→ **DOCUMENT TEXT**:
On February 13, 2014, the Court made the following rulings on the parties’ cross-motions for summary adjudication of issues: (1) Plaintiff’s motion for summary adjudication that Defendant is a “temporary services employer” within the meaning of California Labor Code section 201.3 was granted; (2) Defendant’s cross-motion on the same issue was denied; (3) Defendant’s motion for summary adjudication based on the exception in Labor Code section 201.3 subdivision (b)(6) was denied; (4) Plaintiff’s motion for summary adjudication on Defendant’s violation of Labor Code section 201.3 subdivision (b)(1) was granted; and (5) Defendant’s motion for summary adjudication of Plaintiff’s PAGA claim on standing grounds was denied.

 

Trial is set for March 10, 2015.

 

Plaintiff now moves to set a trial management plan.  Plaintiff also brings a motion in limine regarding the burden of proof on Defendant’s Twenty-Eighth Affirmative Defense in its First Amended Answer.

 

Defendant brings five motions in limine: (1) regarding the burden of proof for the statutory exception under Labor Code section 201.3 subdivision (b)(6); (2) regarding the applicability of section 201.3 subdivision (b)(6) during initial 90-day period of assignment and right to present individual evidence at trial; (3) to bar recovery of civil penalties on behalf of any current or former employee who was assigned to a client for 90 days or more and related issues; (4) to exclude evidence and testimony regarding any current or former employee subject to the Dispute Resolution Agreement; and (5) barring civil penalties awarded under PAGA.

(Items excerpted from a collection)
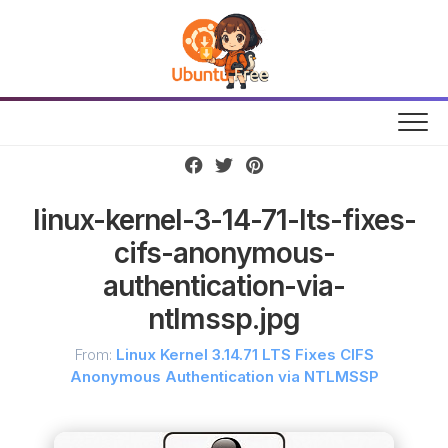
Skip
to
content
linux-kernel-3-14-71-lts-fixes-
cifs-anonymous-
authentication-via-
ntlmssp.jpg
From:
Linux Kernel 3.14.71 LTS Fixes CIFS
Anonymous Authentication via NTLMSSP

→ **EXERCISE DESCRIPTION**: Reproduce the stretch of the court ruling text from "Defendant brings five" through "awarded under PAGA.". The items have no connection to the court ruling text.

→ **WRITTEN SOLUTION**:
Defendant brings five motions in limine: (1) regarding the burden of proof for the statutory exception under Labor Code section 201.3 subdivision (b)(6); (2) regarding the applicability of section 201.3 subdivision (b)(6) during initial 90-day period of assignment and right to present individual evidence at trial; (3) to bar recovery of civil penalties on behalf of any current or former employee who was assigned to a client for 90 days or more and related issues; (4) to exclude evidence and testimony regarding any current or former employee subject to the Dispute Resolution Agreement; and (5) barring civil penalties awarded under PAGA.